Alissa Czisny of Bowling Green, Ohio, had a strong season but faltered in the Grand Prix Final. Emily Hughes of Great Neck, N.Y., sister of 2002 Olympic gold medalist Sarah Hughes, had meningitis last summer and lacked stamina as she finished fifth in each of two Grand Prix events. Kimmie Meissner, a sensation last season when she landed a difficult triple axel jump at the U.S. championships and finished third at age 15, has struggled recently.
That creates an opportunity for Liang, although she said her strategy would be the same if Kwan had competed in St. Louis.
"I still have to go to nationals and do the same program. It doesn't really matter," she said. "But it is going to be different. Ever since I've competed at nationals Michelle has been there. I'm sure a lot of people are going to wonder what's going to happen, but I know I have to focus on my programs and not let anything distract me."
Congemi said he talked to Liang about the potential ripple effects of Kwan's decision.
"I told her that no matter what happens, what we can control or what we can control to the best of our ability, is her skating and having her be prepared and be the best that she can be," Congemi said. "We have no control over the judging, the marks, the placement, who goes, who doesn't go....

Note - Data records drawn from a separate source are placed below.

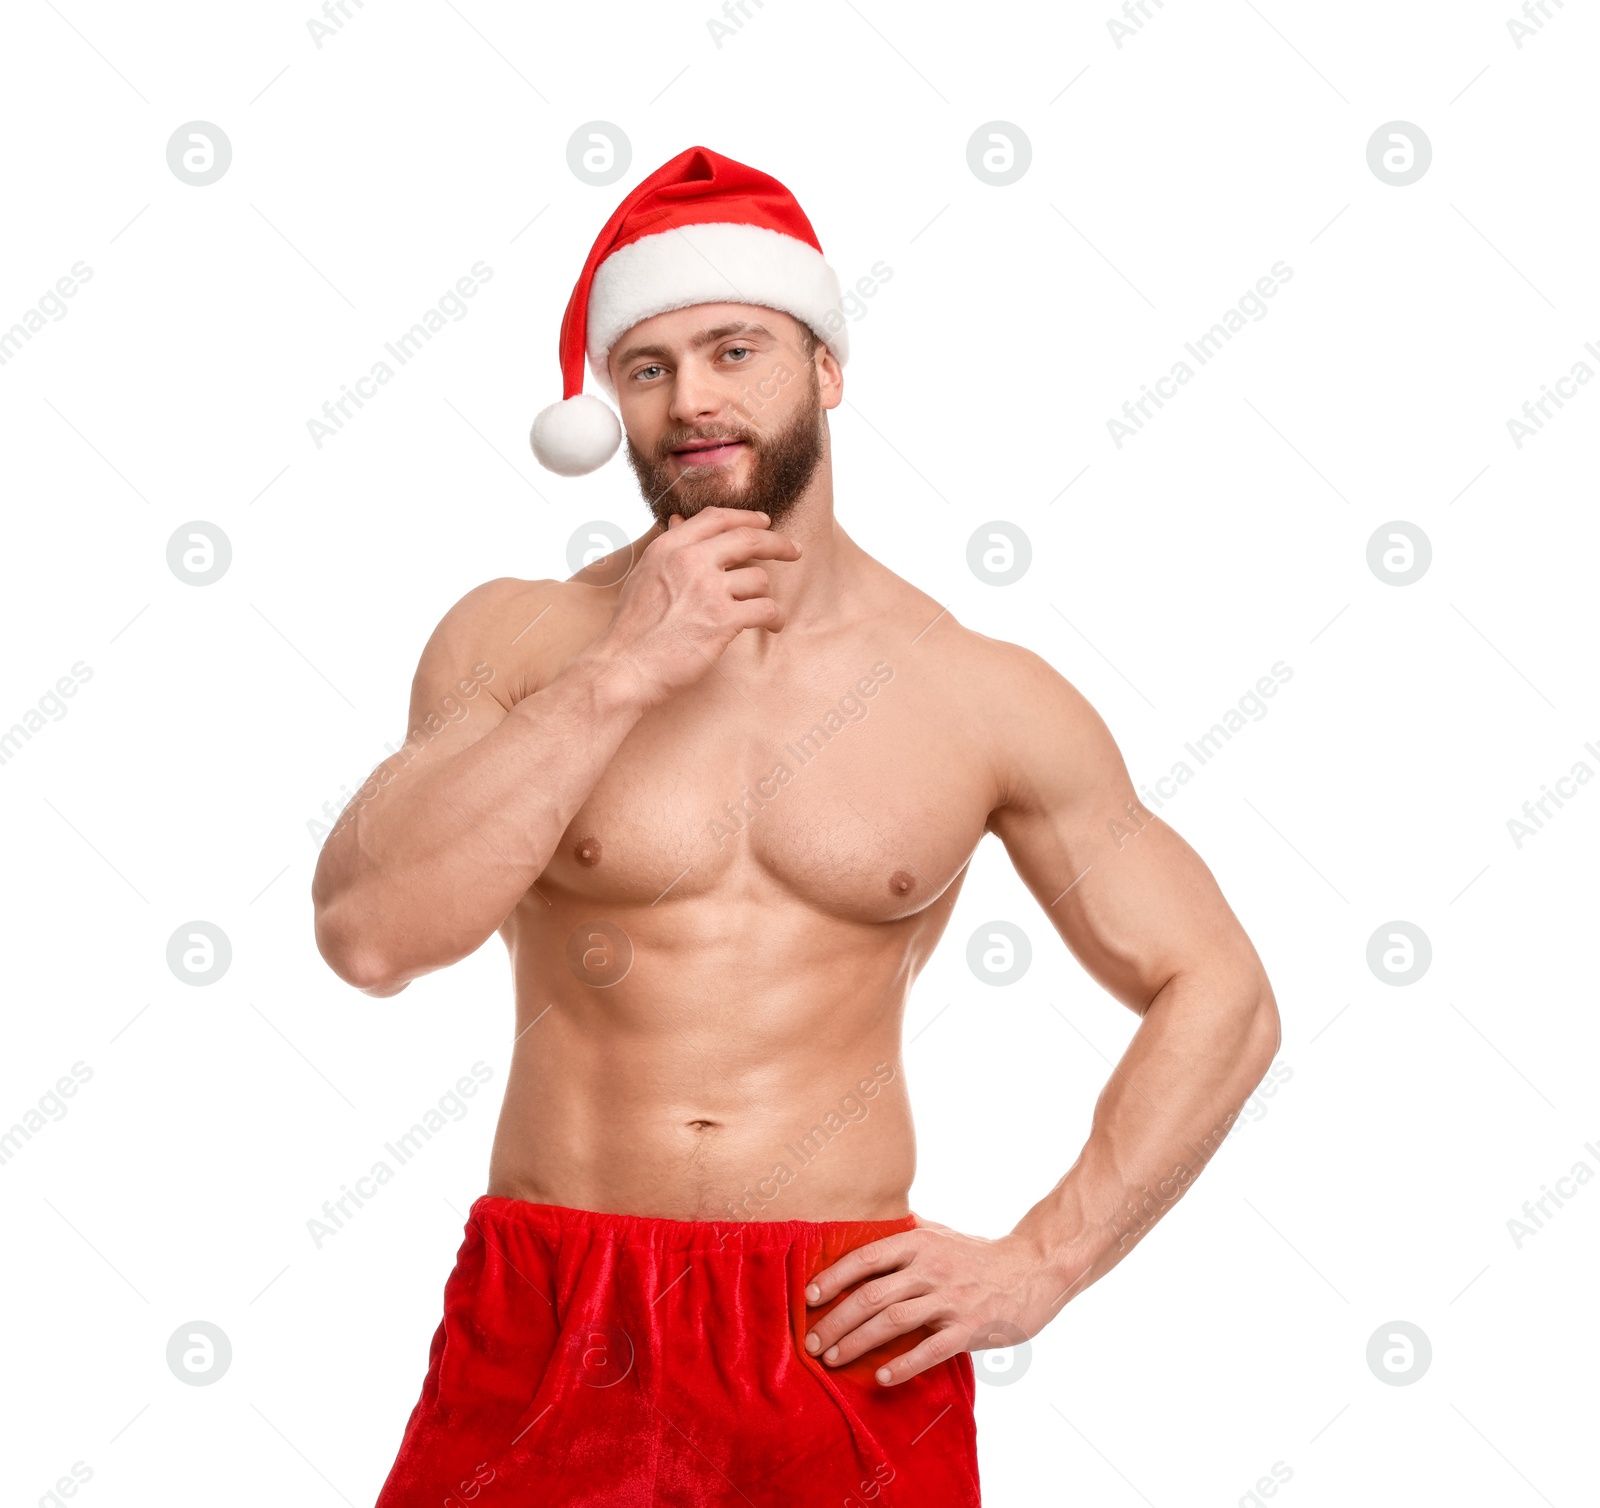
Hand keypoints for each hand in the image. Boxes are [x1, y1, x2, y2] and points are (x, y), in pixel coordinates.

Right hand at [588, 507, 799, 708]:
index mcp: (669, 548)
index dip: (745, 517)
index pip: (716, 518)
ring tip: (762, 612)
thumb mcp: (643, 576)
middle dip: (777, 543)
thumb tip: (680, 521)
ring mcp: (708, 589)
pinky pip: (766, 609)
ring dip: (764, 596)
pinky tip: (773, 625)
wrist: (625, 667)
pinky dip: (775, 618)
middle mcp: (690, 561)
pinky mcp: (723, 620)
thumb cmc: (632, 629)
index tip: (764, 522)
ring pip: (758, 579)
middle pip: (748, 539)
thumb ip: (668, 550)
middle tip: (793, 551)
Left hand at [803, 1218, 1069, 1384]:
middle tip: (811, 1341)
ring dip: (857, 1343)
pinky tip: (881, 1377)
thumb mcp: (939, 1234)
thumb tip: (862, 1230)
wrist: (1033, 1269)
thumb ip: (904, 1235)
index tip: (808, 1297)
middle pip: (871, 1295)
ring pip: (893, 1321)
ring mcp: (951, 1298)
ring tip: (832, 1360)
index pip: (865, 1258)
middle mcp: (931, 1268)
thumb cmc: (978, 1255)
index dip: (833, 1278)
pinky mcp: (970, 1328)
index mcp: (919, 1243)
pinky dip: (903, 1364)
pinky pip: (930, 1349)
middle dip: (835, 1320)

"I kind of classify her as a peaker, a skater that continuously improves as the competition gets closer. I can look at her and see a program where maybe she misses a jump or two but I just know what she's about and I know that as the competition gets closer, things fall into place. This past week I'm really happy with where she's at. Physically, I think her body is in a good place. I think that her mind is in a good place and she has to constantly work on that type of focus, on just being present and not let any external influences affect her."
Liang, who hasn't decided if she'll continue to compete past this season, is ready for her big moment.
"I'm a little nervous but that's kind of natural before I go to competitions," she said. "I'm actually really excited. All these girls are doing really well and it's going to be a good competition."